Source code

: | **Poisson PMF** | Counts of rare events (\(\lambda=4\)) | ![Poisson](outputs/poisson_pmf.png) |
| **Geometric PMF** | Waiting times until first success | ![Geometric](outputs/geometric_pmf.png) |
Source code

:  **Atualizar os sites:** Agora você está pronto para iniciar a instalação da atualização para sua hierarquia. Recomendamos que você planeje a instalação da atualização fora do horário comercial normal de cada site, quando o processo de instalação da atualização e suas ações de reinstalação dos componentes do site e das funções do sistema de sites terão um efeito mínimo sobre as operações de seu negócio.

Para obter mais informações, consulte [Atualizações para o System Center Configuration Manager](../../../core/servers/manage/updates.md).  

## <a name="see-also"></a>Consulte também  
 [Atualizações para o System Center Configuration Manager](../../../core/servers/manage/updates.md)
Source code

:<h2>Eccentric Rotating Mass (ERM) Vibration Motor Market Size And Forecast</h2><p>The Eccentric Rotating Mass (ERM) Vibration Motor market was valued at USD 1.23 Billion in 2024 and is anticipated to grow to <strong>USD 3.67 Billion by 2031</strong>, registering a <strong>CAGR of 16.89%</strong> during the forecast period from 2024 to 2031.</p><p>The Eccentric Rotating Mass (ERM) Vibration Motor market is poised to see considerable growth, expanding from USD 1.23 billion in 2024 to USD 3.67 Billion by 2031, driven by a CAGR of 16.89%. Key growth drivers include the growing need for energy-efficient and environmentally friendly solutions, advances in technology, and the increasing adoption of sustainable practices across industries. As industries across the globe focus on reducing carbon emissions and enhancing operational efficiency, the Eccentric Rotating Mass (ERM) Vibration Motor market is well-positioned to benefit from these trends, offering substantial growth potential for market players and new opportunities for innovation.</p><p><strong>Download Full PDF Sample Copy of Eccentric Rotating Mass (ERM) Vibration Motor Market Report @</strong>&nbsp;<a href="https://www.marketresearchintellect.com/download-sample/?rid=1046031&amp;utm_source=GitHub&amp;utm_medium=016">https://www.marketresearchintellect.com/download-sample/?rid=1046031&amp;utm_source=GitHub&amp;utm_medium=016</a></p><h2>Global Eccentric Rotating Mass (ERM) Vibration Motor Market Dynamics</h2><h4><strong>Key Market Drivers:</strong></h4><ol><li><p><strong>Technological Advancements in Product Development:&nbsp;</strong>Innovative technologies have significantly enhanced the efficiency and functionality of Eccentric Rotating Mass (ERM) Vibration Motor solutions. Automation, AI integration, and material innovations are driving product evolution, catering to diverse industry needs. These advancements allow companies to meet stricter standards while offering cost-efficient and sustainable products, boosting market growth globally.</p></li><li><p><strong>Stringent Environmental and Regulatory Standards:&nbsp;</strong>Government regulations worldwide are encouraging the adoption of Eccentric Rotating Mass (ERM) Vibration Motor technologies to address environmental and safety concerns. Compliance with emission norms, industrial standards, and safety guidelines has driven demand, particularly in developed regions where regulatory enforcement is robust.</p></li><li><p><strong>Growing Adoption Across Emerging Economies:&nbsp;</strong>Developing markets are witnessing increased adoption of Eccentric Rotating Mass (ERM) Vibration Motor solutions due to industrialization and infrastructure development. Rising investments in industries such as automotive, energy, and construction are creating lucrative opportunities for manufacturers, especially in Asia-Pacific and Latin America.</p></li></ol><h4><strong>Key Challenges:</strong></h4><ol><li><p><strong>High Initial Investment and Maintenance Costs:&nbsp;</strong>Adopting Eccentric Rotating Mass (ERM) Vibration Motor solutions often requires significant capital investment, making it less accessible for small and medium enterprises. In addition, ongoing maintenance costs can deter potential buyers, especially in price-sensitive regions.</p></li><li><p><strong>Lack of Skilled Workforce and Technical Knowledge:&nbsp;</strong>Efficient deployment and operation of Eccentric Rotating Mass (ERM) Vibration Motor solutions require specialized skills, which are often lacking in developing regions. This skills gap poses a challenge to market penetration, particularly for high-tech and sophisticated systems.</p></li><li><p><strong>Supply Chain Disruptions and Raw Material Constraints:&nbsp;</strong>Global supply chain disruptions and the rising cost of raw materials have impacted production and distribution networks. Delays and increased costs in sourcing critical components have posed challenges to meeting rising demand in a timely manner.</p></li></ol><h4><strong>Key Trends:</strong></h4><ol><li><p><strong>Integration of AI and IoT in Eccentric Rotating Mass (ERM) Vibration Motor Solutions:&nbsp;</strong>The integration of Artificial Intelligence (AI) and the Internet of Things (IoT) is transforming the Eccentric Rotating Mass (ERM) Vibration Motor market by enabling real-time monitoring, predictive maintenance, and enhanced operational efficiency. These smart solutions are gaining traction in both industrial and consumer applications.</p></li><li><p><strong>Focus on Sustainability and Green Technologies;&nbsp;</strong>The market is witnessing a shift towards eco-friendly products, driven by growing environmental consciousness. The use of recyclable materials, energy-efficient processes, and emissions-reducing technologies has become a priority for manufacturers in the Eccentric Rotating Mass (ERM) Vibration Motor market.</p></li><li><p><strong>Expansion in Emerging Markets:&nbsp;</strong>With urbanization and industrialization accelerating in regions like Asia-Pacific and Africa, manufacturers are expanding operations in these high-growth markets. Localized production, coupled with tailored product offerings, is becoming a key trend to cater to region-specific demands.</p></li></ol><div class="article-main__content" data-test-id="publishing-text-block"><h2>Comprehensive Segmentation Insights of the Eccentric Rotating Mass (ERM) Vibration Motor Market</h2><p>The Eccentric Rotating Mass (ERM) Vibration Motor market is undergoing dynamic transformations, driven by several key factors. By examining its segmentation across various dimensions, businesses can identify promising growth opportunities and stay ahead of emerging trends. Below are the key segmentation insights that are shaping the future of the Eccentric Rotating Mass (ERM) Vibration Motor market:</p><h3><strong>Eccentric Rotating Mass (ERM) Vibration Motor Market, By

◇ ◇ ◇ ◇ ◇ ◇ ◇

» **TASK REQUIREMENTS**:
Lines containing the word "Manager" are to be located in the entries and copied.

» **RESPONSE AREA**:
Para obter mais informações, consulte [Atualizações para o System Center Configuration Manager](../../../core/servers/manage/updates.md).  
 [Atualizações para o System Center Configuration Manager](../../../core/servers/manage/updates.md)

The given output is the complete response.